TEXTO DO DOCUMENTO:
#  > Telecomunicações >  > FIBERHOME >  >  Verificar Dbm no ANM2000??

## diogo25

Boa Tarde, gostaria de saber se alguém sabe alguma maneira de verificar os dbm de todas as ONU cadastradas no anm2000 tudo de uma vez só?? Pois so sei olhando uma de cada vez...

----------


## pingu

> Boa Tarde, gostaria de saber se alguém sabe alguma maneira de verificar os dbm de todas as ONU cadastradas no anm2000 tudo de uma vez só?? Pois so sei olhando uma de cada vez...


Amigo bom dia, você pode me ajudar como que faço para ver uma de cada vez no ANM2000

----------


## diogo25

> Amigo bom dia, você pode me ajudar como que faço para ver uma de cada vez no ANM2000


Clica com botão direito em cima da ONU que vc quer ver, vai em:
Service Config Management - Get Information - Optical Module para information

Lá no final vai mostra os dbm.

DADOS APRESENTADOS:

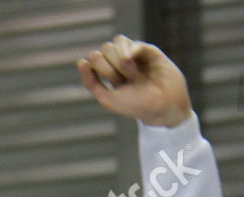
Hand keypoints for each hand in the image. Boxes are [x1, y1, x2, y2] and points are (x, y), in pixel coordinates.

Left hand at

PARTES DO EXERCÍCIO:
(A) Reproduza o trecho do tópico sobre o ANM2000 entre "Clica com botão" e "mostra os dbm.", inclusive.
(B) Segundo a primeira mensagem do tópico sobre o ANM2000, o que se deseja verificar de uma só vez?
(C) Escreva a continuação do tópico sobre o ANM2000 a partir da última frase apresentada.
A listagem provém de uma fonte diferente da do texto.

RESPOSTAS EM ORDEM:
(A)
Clica com botão direito em cima da ONU que vc quer ver, vai em:
Service Config Management - Get Information - Optical Module para information

Lá no final vai mostra os dbm.

(B) Os dbm de todas as ONU cadastradas no ANM2000.

(C)
----------


## AndrioPJ

> Boa Tarde, gostaria de saber se alguém sabe alguma maneira de verificar os dbm de todas as ONU cadastradas no anm2000 tudo de uma vez só?? Pois so sei olhando uma de cada vez...


É possivel verificar em massa apenas dos clientes conectados em Determinada SLOT.

Por exemplo:
- Clica com o botão direito em cima de um dos Slot ( GCOB[1] )
- Get Information
- Optical Module para information

No meio da Tela vc poderá mudar para visualizar cada uma das PON.
No canto direito você verá TODAS as ONU conectadas nessa PON, e o nivel de sinal de cada uma delas.

----------


## Bruno

de todas eu acho que só por snmp

-- 1.3.6.1.4.1.5875.800.3.9.3.3.1.7
-- 1.3.6.1.4.1.5875.800.3.9.3.3.1.7
onuPonTxOpticalPower OBJECT-TYPE
SYNTAX Integer32
MAX-ACCESS read-only
STATUS current
DESCRIPTION
"Column Description"
::= { onuPonInfoEntry 7 }

----------


## LucasMontinotti

> Clica com botão direito em cima da ONU que vc quer ver, vai em:
> Service Config Management - Get Information - Optical Module para information
> 
> Lá no final vai mostra os dbm.



Vlw amigo, foi de grande ajuda.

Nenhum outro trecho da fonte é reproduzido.